SRW: When we first moved to L.A. we spent all of our off-hours driving around the city with David Gebhardt’s guide to architecture in hand, ferreting out the work of the local greats like Neutra, Ain, Ellwood, and Soriano. We had both studied architecture back east and knew the names, so we toured L.A. like a giant architectural museum by car, a pretty perfect SoCal experience. On the practical side we were also hunting for potential apartments, since our first place, a half block off Hollywood Boulevard, turned out to be less glamorous than we’d expected—my ’64 Galaxy 500 was stolen the night I bought it. But luckily, on a tour of Silver Lake we found Schindler’s Faulk Apartments and moved next door to Craig Hodgetts and Ming Fung, the architectural team hired to oversee MoCA’s Case Study exhibit, which was the museum’s first show at the Temporary Contemporary [now the Geffen]. Craig in particular was infatuated with film and we had a lot to talk about. He thought our help with the exhibit, with the full-size mock-ups of the Eames House, Konig’s Case Study #21, and Ralph Rapson’s Greenbelt House, would be ideal, and the buildings would be best built by film designers, who were used to doing temporary structures on the cheap. So the iconic steel frames were made of wood, the swimming pools of stretched black plastic by our set construction crew, and the interiors dressed as if their owners had just stepped out. Movie magic serving a museum—it was a wonderful mix.

But we’ve learned that interesting architecture brings its own magic to films, and we try to take advantage of that strength whenever it can help make an impact. Albert Frey’s buildings, now considered to be the “Palm Springs–style,” directly influenced Jack Rabbit Slim’s in Pulp Fiction; we used the largest Frank Lloyd Wright house in Texas to give weight to the low-budget Bottle Rocket; and Ben Stiller’s Tenenbaums character lived in a four-story Paul Rudolph.
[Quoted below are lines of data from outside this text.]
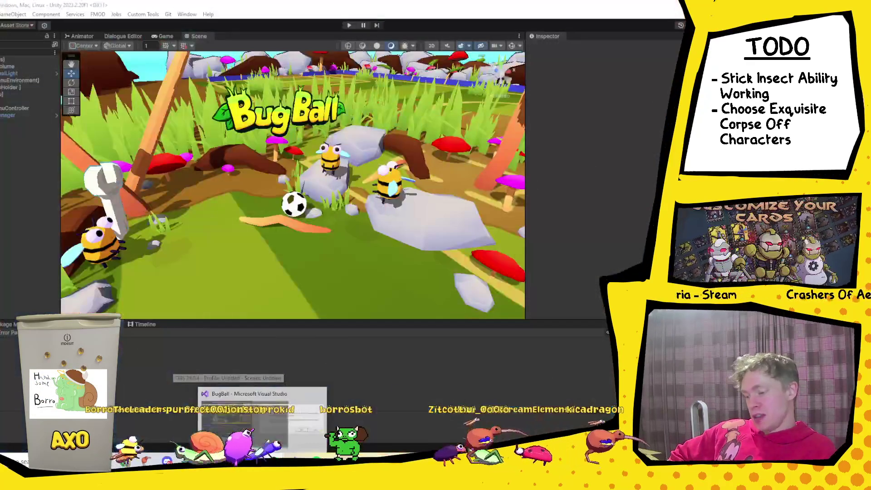
{"action": "mouse_move", "coordinate": [168, 461]}
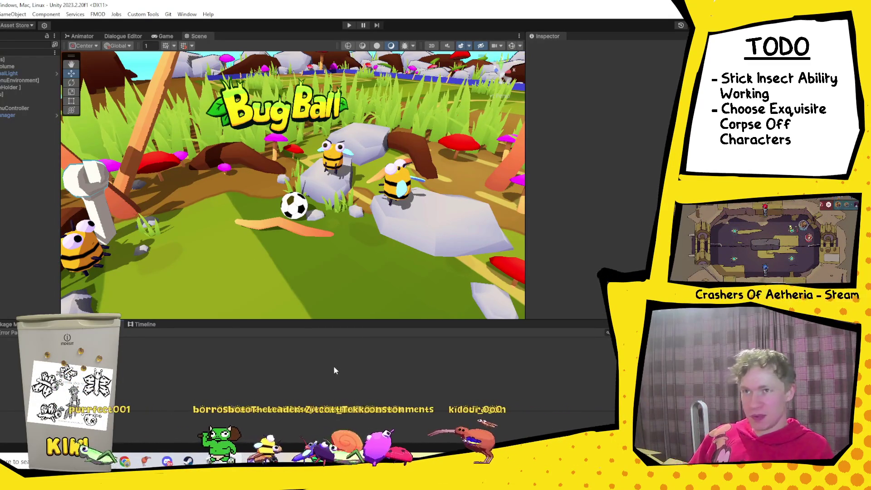
{"action": "key", "text": "super+e"}
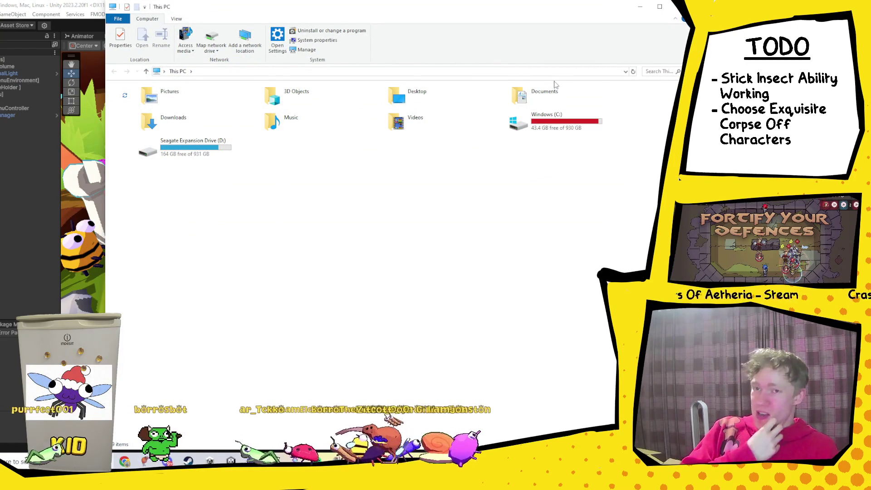
Reopen File Explorer and make the Downloads window a taller floating window.
{"action": "left_click", "coordinate": [640, 7]}
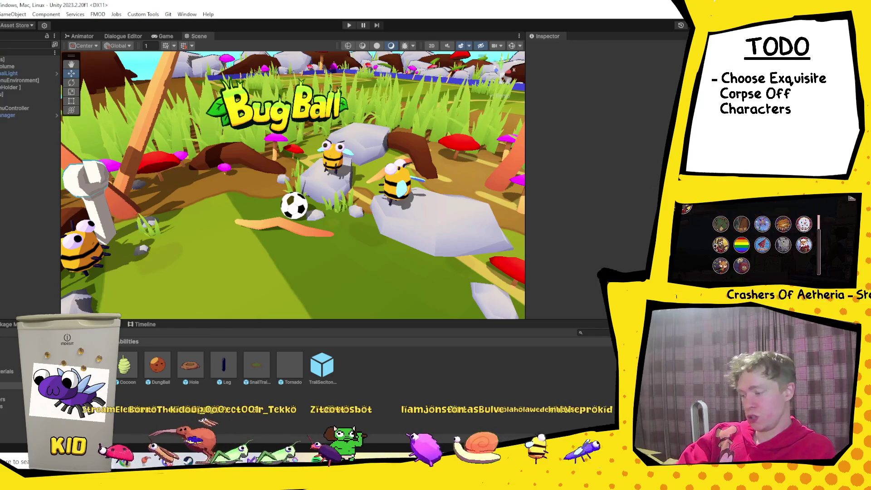
{"action": "key", "text": "super+e"}
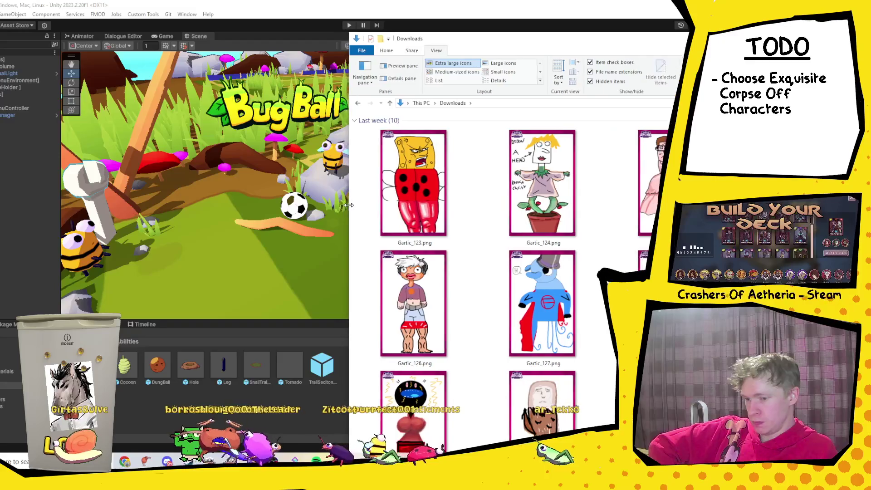
{"action": "mouse_move", "coordinate": [570, 41]}
{"action": "left_mouse_down"}
{"action": "mouse_move", "coordinate": [584, 170]}
{"action": "mouse_move", "coordinate": [599, 40]}
{"action": "left_mouse_up"}
{"action": "left_click_drag", "start_coordinate": [607, 325], "coordinate": [616, 404]}
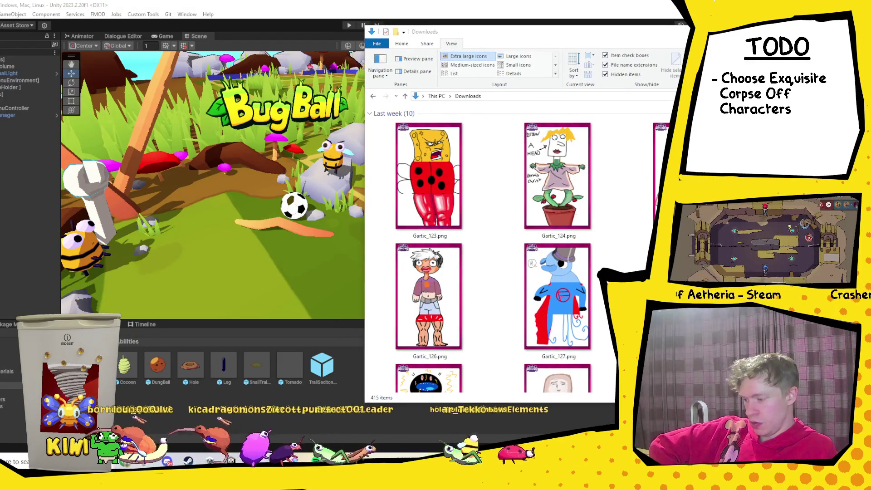
In a second Explorer window, open Seagate Expansion Drive (D:) > Twitch > Exquisite Corpse Off.
{"action": "key", "text": "super+e"}
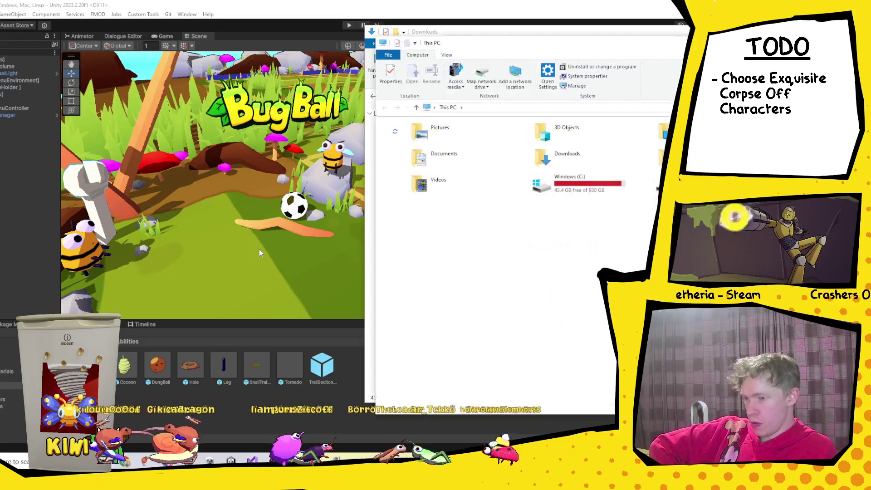
{"action": "double_click", "coordinate": [641, 183]}
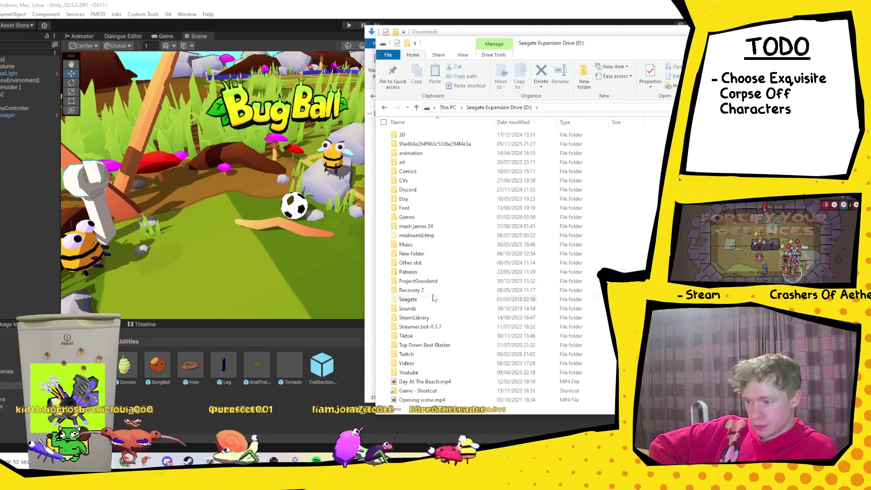
{"action": "left_click", "coordinate": [415, 354]}
{"action": "double_click", "coordinate": [414, 355]}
That town house, glorious in glass, steel, and Plexi, was the perfect contrast to the quirky family Victorian we talked about before, and we chose it to underline the character’s rigidity and his controlling nature.

Another benefit to our research was meeting some true legends. We had tea and ice cream one night with Rae Eames in the Chautauqua house. Albert Frey took us on a tour of literally everything he built in Palm Springs. It’s funny where inspiration comes from.

BLVR: So then architecture really came first for you, before design? How did you first get into the film business?

SRW: When we got involved with making films neither of us had any formal training, but that was the beauty of the business back in the day—and the attraction. It was meant to be. Where else could we use our mixed talents and be continually challenged and creative? Our backgrounds were in art history, fine art photography, painting, theater, gallery and display work—all over the place. But combined, that gave us kind of a perfect foundation to build a career in film. And we can’t picture doing anything else. We’ve really found the best of many worlds, with the added perk of always having a new project with new and interesting people in new and interesting places. You and I met through films! That led to this, and who knows, now you’re introducing me to this great old grand hotel by the beach. Maybe we’ll use it in a movie someday.